For the first time, price of Rajamudi rice variety has breached ₹100 mark owing to depleted supply

Severe drought in the cultivating area has led to prices doubling

Published - December 10, 2023 08:18 am IST - Bengaluru

Rajamudi, a rice variety cultivated in a small area around Hassan, was once favoured by the Mysuru royals for its flavourful taste.

Rajamudi, a rice variety cultivated in a small area around Hassan, was once favoured by the Mysuru royals for its flavourful taste. | Photo Credit: File Photo

The price of Rajamudi, a rice variety cultivated in a small area around Hassan which is popular for its taste and perceived health benefits, has hit a record high. If the regular Sona Masuri rice varieties saw a rise in prices by an average of 25% due to deficient rainfall earlier, the Rajamudi variety has seen a steep hike of almost 100%.

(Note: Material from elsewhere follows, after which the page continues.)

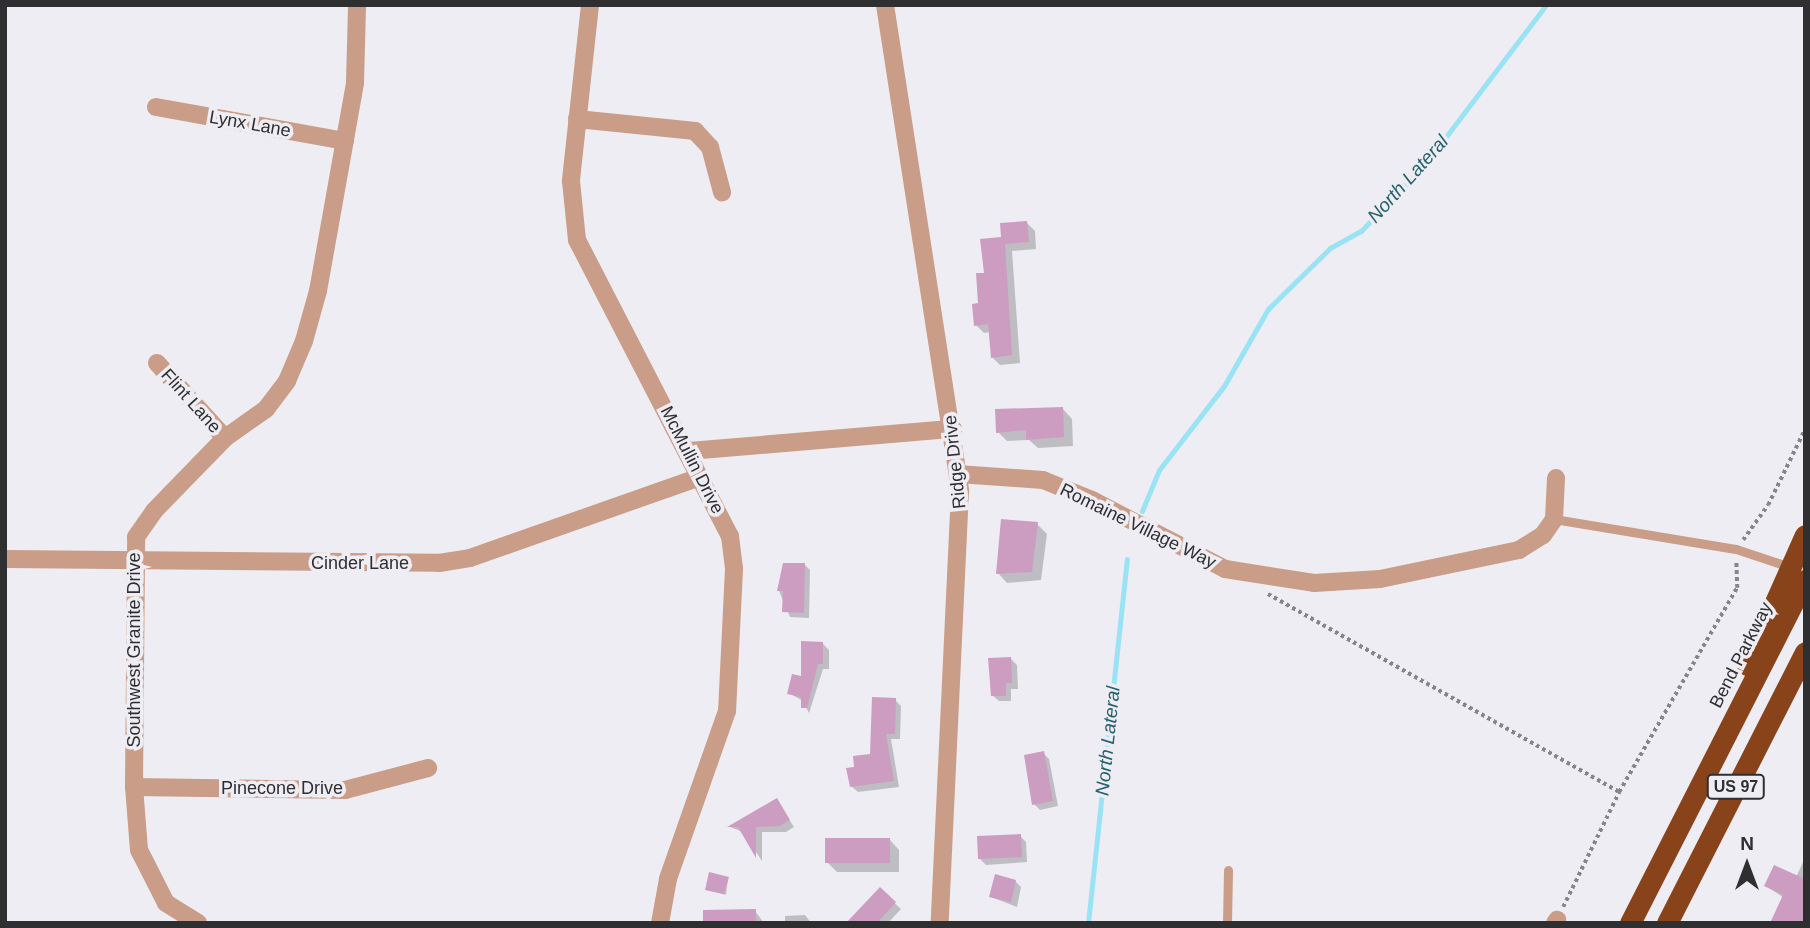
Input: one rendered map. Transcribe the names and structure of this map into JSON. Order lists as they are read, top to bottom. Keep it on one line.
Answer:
{"streets":{"highway":["US 97"],"street":["Lynx Lane","Flint Lane","McMullin Drive","Ridge Drive","Romaine Village Way","Cinder Lane","Southwest Granite Drive","Pinecone Drive"]},"crossings":[["Lynx Lane","Southwest Granite Drive"],["Flint Lane","Southwest Granite Drive"],["McMullin Drive","Cinder Lane"],["Ridge Drive","Romaine Village Way"],["Cinder Lane","Southwest Granite Drive"],["Southwest Granite Drive","Pinecone Drive"]],"water":["North Lateral"],"north":"top"}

With the Rajamudi cultivated area coming down this year due to drought, the price in Bengaluru increased to a range of ₹100 to ₹110 a kg a fortnight ago, from ₹52 to ₹60 a kg a few months back. The organic Rajamudi variety costs around ₹130 a kg and above. A quintal of Rajamudi paddy that was around ₹2,500 last year, is now more than ₹4,000, a record high for this variety.

Growing areas

Severe drought in the unique cultivating area in Holenarsipur, Channarayaptana, and Arkalgud taluks of Hassan district, parts of Periyapatna taluk of Mysuru district, and parts of Kushalanagar in Kodagu district has led to a steep reduction in the cultivation of Rajamudi this year. While the current stock that is being sold is from the December 2022 harvest, the new paddy will be harvested this month but the yield is expected to be low. Unlike other paddy varieties that are about 120-day crops, Rajamudi is a 140- to 150-day crop.

“Farmers dependent on the Hemavati water from the reservoir at Gorur did not get sufficient water from canals and a large area remained uncultivated. Those who receive the Hemavati water through gravitational canals directly from the river had cultivated sugarcane already,” Hoysala S. Appaji of Rajamudi Growers’ Association in Holenarsipur told The Hindu. “Against a normal 1 to 1.25 lakh acre under Rajamudi cultivation, this year saw a cultivation in about 30% to 40% of the total area.” He said that whatever is trickling into the market now is what is being sold by farmers who had held a small stock for their personal consumption.

Dattatreya, a farmer at Kanagalu village in Periyapatna taluk, said that those farmers cultivating in command areas of tanks where water was available could grow Rajamudi. “Farmers have also reduced Rajamudi cultivation since it is not lucrative. The yield is about 16 to 18 quintals an acre. Due to erratic rainfall this year, some farmers also shifted to ragi.” He said, “Farmers have not benefitted much from the price increase. By the time the price went up most farmers had sold their produce. Only a few who had held stocks have benefitted.”

Where is the crop?

Acknowledging the huge price increase, president of the Bengaluru Wholesale Grains and Pulses Merchants Association Ramesh Chandra Lahoti said, “It is true that the price of Rajmudi has doubled. But where is the crop? There is no water or rain. We have to see in December what quantity of Rajamudi flows into the market and that will determine prices.”

In contrast, he pointed out that the price of the new arrival of Sona Masuri varieties had dropped by 6% to 8% whereas the price of old rice remained steady. “The wholesale price of old raw rice in Sona Masuri variety is about ₹55 to ₹60 a kg whereas the price of new arrivals of raw rice is around ₹52 a kg. The price of Sona Masuri steamed rice in the new crop this year is about ₹48 a kg.”

Sunil Kumar of Bengaluru-based Arogya Organics, which sources Rajamudi from organic FPOs, admitted that the sale of Rajamudi had taken a hit due to high cost while there had been variations in supply too. “Organic Rajamudi which was around ₹70 a kg a few months ago, is now around ₹130. Though a similar spike had happened a couple of years ago despite a good crop, Rajamudi breached the ₹100 mark for the first a fortnight ago.”